**EXERCISE DETAILS:** Reproduce exactly the lines from the top of the records below through the line holding "The following components".

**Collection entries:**
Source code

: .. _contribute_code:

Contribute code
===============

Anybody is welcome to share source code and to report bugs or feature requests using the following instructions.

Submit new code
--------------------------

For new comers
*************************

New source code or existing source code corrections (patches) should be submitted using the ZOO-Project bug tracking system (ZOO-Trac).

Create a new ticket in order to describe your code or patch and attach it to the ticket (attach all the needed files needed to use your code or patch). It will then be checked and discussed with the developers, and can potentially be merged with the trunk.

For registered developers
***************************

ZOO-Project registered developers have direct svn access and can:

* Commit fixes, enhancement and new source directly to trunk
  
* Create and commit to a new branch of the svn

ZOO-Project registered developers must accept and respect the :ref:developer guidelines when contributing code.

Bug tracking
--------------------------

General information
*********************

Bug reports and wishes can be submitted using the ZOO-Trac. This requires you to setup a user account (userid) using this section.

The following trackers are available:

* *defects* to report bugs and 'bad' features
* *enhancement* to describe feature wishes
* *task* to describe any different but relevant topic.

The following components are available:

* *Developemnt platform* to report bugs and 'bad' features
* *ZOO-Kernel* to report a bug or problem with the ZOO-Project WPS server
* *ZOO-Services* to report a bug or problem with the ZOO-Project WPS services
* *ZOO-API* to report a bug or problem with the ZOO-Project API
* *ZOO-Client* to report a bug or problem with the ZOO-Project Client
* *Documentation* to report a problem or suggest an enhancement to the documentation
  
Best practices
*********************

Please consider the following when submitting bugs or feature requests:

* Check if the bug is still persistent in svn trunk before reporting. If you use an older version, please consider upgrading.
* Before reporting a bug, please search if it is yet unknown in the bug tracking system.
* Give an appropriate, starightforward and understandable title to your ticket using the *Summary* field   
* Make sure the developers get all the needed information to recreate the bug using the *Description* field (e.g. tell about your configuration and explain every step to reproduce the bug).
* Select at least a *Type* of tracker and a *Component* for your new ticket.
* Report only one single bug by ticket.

**OUTPUT FOR THIS TASK:**
Source code

: .. _contribute_code:

Contribute code
===============

Anybody is welcome to share source code and to report bugs or feature requests using the following instructions.

Submit new code
--------------------------

For new comers
*************************

New source code or existing source code corrections (patches) should be submitted using the ZOO-Project bug tracking system (ZOO-Trac).

Create a new ticket in order to describe your code or patch and attach it to the ticket (attach all the needed files needed to use your code or patch). It will then be checked and discussed with the developers, and can potentially be merged with the trunk.

For registered developers
***************************

ZOO-Project registered developers have direct svn access and can:

* Commit fixes, enhancement and new source directly to trunk
  
* Create and commit to a new branch of the svn

ZOO-Project registered developers must accept and respect the :ref:developer guidelines when contributing code.

Bug tracking
--------------------------

General information
*********************

Bug reports and wishes can be submitted using the ZOO-Trac. This requires you to setup a user account (userid) using this section.

The following trackers are available:

* *defects* to report bugs and 'bad' features
* *enhancement* to describe feature wishes
* *task* to describe any different but relevant topic.

The following components are available:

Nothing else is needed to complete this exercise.